You can see these mini-logos as their pages profile photos if you follow them on social media.

So – you know you need different sizes of logos – but what about colorways and themes? It’s cute to put a little winter hat on your logo for the winter months, so ask your graphic logo designer to give you some options.

It doesn’t have to be anything crazy. Maybe you change your logo colors for a weekend of a big football game to show your support.

You don’t have to do what IHOP did, which is still confusing us. If you didn’t know, they changed their online name to IHOB (burgers) to announce their new burger line.

It confused fans everywhere and they eventually reversed it, saying it was just a marketing ploy.

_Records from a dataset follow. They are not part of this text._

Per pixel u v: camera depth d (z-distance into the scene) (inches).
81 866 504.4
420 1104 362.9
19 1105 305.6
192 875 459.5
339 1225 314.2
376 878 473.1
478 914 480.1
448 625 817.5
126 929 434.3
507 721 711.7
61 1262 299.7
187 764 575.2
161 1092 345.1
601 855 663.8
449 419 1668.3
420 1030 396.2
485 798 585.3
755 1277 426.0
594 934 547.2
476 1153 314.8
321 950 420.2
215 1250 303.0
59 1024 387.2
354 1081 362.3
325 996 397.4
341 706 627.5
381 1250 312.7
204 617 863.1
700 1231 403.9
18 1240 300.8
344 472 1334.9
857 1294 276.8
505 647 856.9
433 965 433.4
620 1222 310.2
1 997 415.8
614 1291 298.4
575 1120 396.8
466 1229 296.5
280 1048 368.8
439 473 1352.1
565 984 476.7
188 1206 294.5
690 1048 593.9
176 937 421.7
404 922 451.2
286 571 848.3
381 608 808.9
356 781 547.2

We still don’t know if that was their plan all along or if they saw it was failing and decided to jump the IHOB ship.

5. Brand Everything

If you’re not using YouTube marketing, you’re like a year behind schedule. Your videos don’t have to be perfect, nor do your on-screen staff have to be trained, paid, beautiful actors.

You just need to get video out there! But not before you adorn your video with graphic design for YouTube. You need a profile picture, a banner on your channel page, and a branded intro/outro.

6. Don’t Be Afraid to Re-purpose

If you see someone you follow – even another business posting something you like, you may absolutely repurpose it. Obviously, you’re not going to copy their post and paste in your branding – but you can create a similar post.

Before you decide to play copycat (hey, we can only create so much content) look at how that post is performing for them. If it’s doing well – by all means, try it out yourself.

Social Media Design

If you take anything away from this article – let it be this: No matter what content you create – make sure it’s consistent. You need to keep the same general brand colors, the same voice, and the same consistency of posts.

If you only post once in a blue moon, it doesn’t matter how good your social media design is – your brand is going to be out of sight, out of mind.